*Input*.
*** Block opens ***

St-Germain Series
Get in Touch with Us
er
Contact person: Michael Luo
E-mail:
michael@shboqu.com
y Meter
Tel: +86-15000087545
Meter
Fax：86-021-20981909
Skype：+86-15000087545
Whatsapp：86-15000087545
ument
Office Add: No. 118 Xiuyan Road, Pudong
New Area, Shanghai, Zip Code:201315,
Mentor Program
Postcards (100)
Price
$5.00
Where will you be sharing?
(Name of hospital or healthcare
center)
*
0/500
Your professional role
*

*** Block closes ***
*** Block opens ***

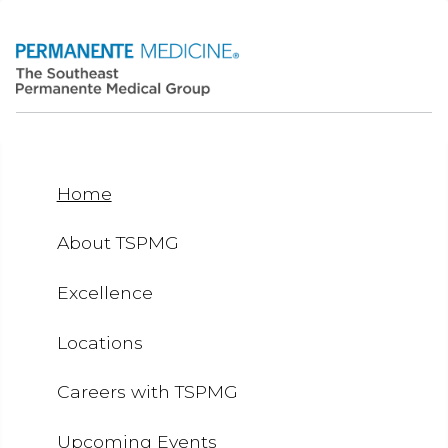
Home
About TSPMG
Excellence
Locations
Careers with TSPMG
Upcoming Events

*** Block closes ***

Quote the listing verbatim, beginning at the line that contains "St-Germain Series" and ending with the line that contains "(Name of hospital or healthcare", both included.

*Exercise output*.
St-Germain Series
Get in Touch with Us
er
Contact person: Michael Luo
E-mail:
michael@shboqu.com
y Meter
Tel: +86-15000087545
Meter
Fax：86-021-20981909
Skype：+86-15000087545
Whatsapp：86-15000087545
ument
Office Add: No. 118 Xiuyan Road, Pudong
New Area, Shanghai, Zip Code:201315,
Mentor Program
Postcards (100)
Price
$5.00
Where will you be sharing?
(Name of hospital or healthcare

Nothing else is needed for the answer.